Somewhere in Tokyo, in a gym full of big, super-soft landing mats, Simone Biles is trying to get her Olympics back on track, working “day by day, turn by turn” to chase away the “twisties.”
But America’s greatest gymnast appears to be running out of time if she wants to compete again in Japan.
Biles, the four-time Olympic champion, has been the most talked-about athlete of the Tokyo Games after dropping out of the team competition after the opening vault and then deciding not to defend her all-around title from Rio.
On Thursday night she spoke directly to her 6.1 million fans on Instagram to explain what the problem was and what she’s been doing to overcome it. Typically, for the woman who led the fight against the abuse of young female gymnasts, she gave herself nowhere to hide.
The now-deleted post on Instagram Stories featured a couple of training videos in which Biles showed herself trying, and failing, to land exercises on the uneven bars during training Thursday. She annotated the videos herself, explaining what’s going wrong, how she’s no longer in control of her twists, and has no idea how she is going to land when she is in the air.

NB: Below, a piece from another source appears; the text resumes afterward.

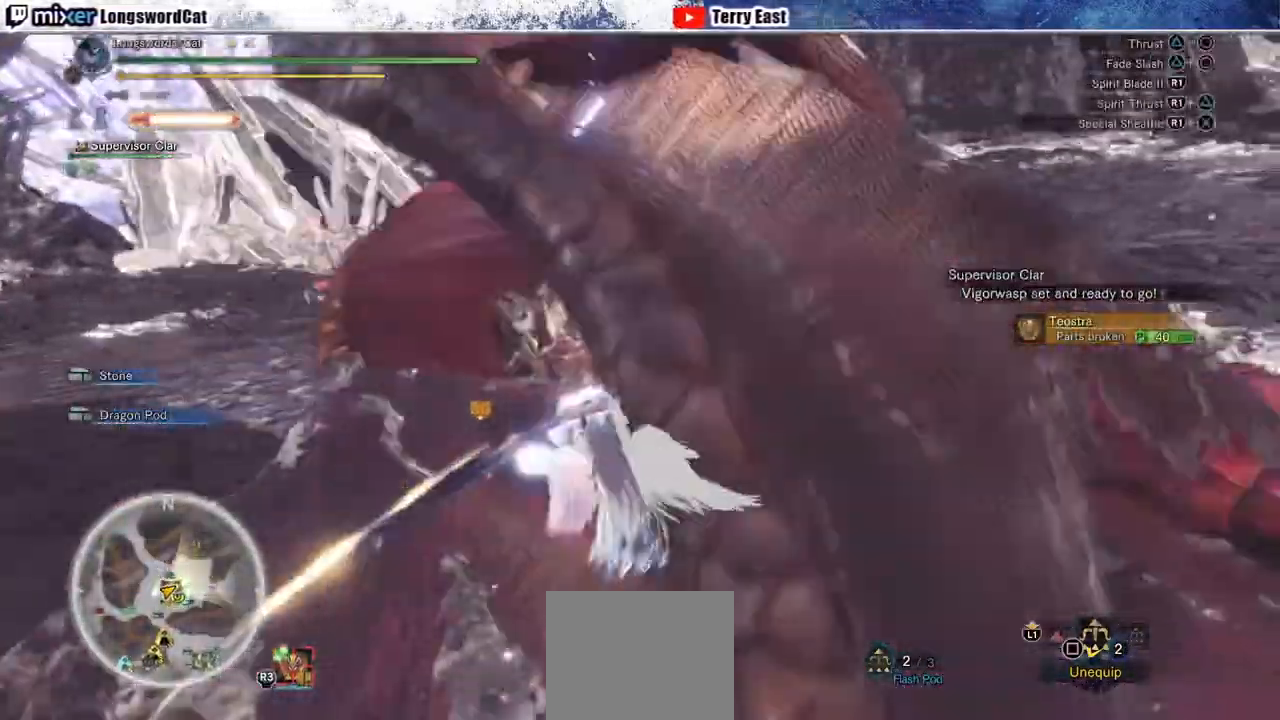
{"buttons": ["R1"], "left_stick": "center", "right_stick": "center", "events": [[83, "R1", "up"], [150, "R1", "down"], [233, "R1", "up"], [317, "R1", "down"], [400, "R1", "up"], [467, "R1", "down"]]}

“For anyone saying I quit, I didn’t quit. My mind and body are simply not in sync,” she wrote.
Biles’ problems at the Olympics, which she says really began after the Tokyo preliminaries, have been a huge talking point both in Japan and back home in the U.S. As critics accused her of abandoning her team, fellow gymnasts swung behind her to insist that she had made the only possible decision. They said “the twisties”—when a gymnast loses her air sense—is not really equivalent to a golfer’s “yips”; given the inherent risks of the sport, it can be catastrophic.
After inviting questions from her 6.1 million Instagram followers, Biles said suffering from twisties was “the strangest & weirdest thing.”
“Literally cannot tell up from down,” she said. “It’s the craziest feeling ever. Literally not having an inch of control over your body.
“What’s even scarier is since I have no idea where I am in the air I also have NO idea how I’m going to land or what I’m going to land on, head/hands/feet/back…”
The 24-year-old could still take part in Tokyo’s individual events, which start Sunday, but she said she needed special facilities—pits full of thick, soft mats—to be able to train safely. “There is a place in Japan that has been so sweet to open their doors for me to train,” she wrote, not naming the gym in question but promising to thank them when the Games are over.
Time is not on her side. Biles said that she has previously suffered from the twisties, on the floor and vault rather than in all four disciplines, and it had taken her some time to recover.
“Typically for me it’s usually two or more weeks when I’ve had them before,” she wrote. “Honestly no telling… time frame something you have take literally day by day, turn by turn.”